▶ Extrait fourni
++++++++++

Quand je fais (faisais) cours, je suis seule face à ma classe, et je tiens à être auteur de mon cours, c'est à dire que le cours que je fais est le fruit de ma réflexion, de mes lectures, de mes tâtonnements antérieurs, et s'adapte au public auquel je m'adresse. Ainsi, sans vouloir vexer personne, j'avoue ne pas comprendre certaines demandes de collègues concernant des questionnaires "tout faits" ou faits par d'autres sur des oeuvres. Qui, mieux que moi qui ai étudié l'oeuvre en classe, sait quelles questions il faut poser pour vérifier les acquis?
Cela n'exclut pas une discussion avec les collègues de ma discipline, l'utilisation de travaux parus dans des revues ou sur internet. Mais j'ai besoin de m'approprier tout cela, de l'assimiler, de le faire mien.
Je n'aurais jamais accepté les progressions communes, cette idée me révulse, car ma progression obéissait à deux impératifs ; le niveau des élèves , l'état de leurs connaissances et ma façon personnelle de concevoir des cours structurés permettant de traiter le programme en comblant les lacunes, ou en tentant de les combler.
Et puis, on n'explique bien que ce que l'on aime.

++++++++++

▶ Données brutes
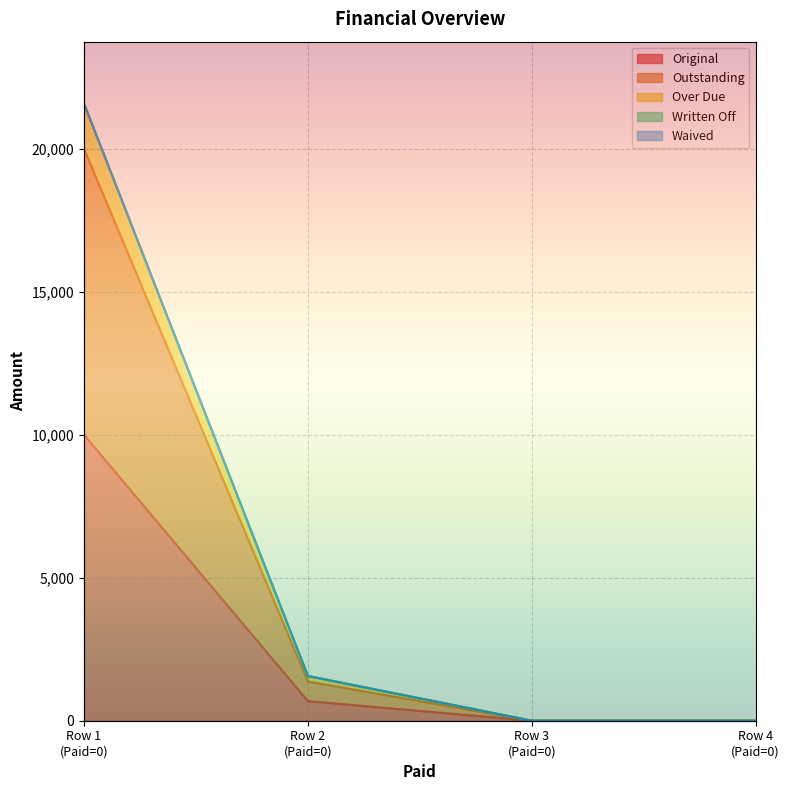

What is the difference between the Original values at Row 2 (Paid=0) and Row 4 (Paid=0)?

685.1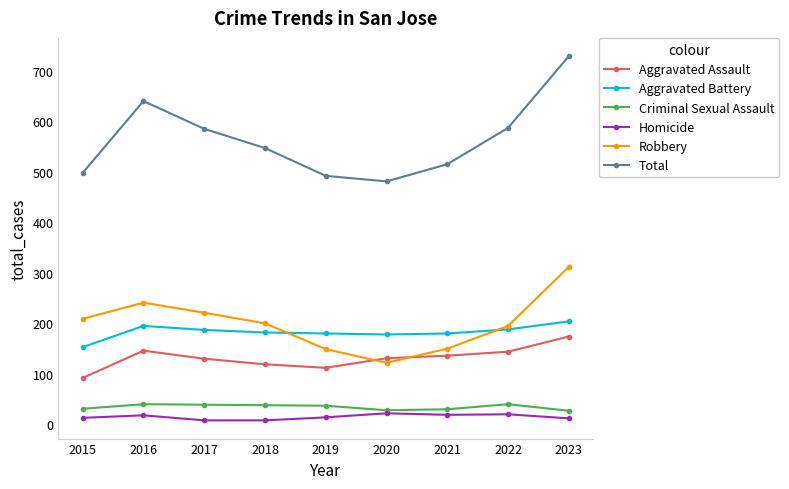

True or false: Robbery and Homicide cross at least once.

False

++++++++++

▶ À faire
#1 D'après l'extrait sur le métier d'enseignant, que peut-on bien expliquer ?
#2 Poursuivez l'extrait sur le métier d'enseignant à partir de sa dernière phrase.
La liste n'a aucun lien avec l'extrait sur le métier d'enseignant.

▶ Réponses par tâche
#1 On n'explique bien que ce que l'on aime.

#2
Cela dit, pour en revenir au lycée Poincaré,dans ce lycée, quand j'y étais, les professeurs de Lettres travaillaient ensemble. Nous sommes aujourd'hui tous en retraite, ou peu s'en faut.
Nous travaillions surtout sur les devoirs. Il y avait encore du résumé de texte alors. Nous apportions chacun un ou plusieurs textes jugés intéressants, nous en choisissions un, nous le travaillions ensemble, et chacun proposait ensuite son résumé.
Ces diverses moutures étaient ensuite comparées, critiquées, améliorées, puis imprimées et photocopiées à l'intention des élèves, mais chacun était libre de sa correction et de sa notation.

Idem pour les commentaires ou dissertations.
Mais rien de contraignant dans tout cela. Si je voulais donner d'autres devoirs, je le faisais, et mes collègues aussi.
L'"individualisme" bien compris, pour moi, c'est l'exercice de la liberté, non l'absence de solidarité.
J'ai été solidaire de collègues dont je ne partageais pas forcément les pratiques, mais que l'administration abandonnait ou harcelait quand ils avaient affaire à des classes imbuvables.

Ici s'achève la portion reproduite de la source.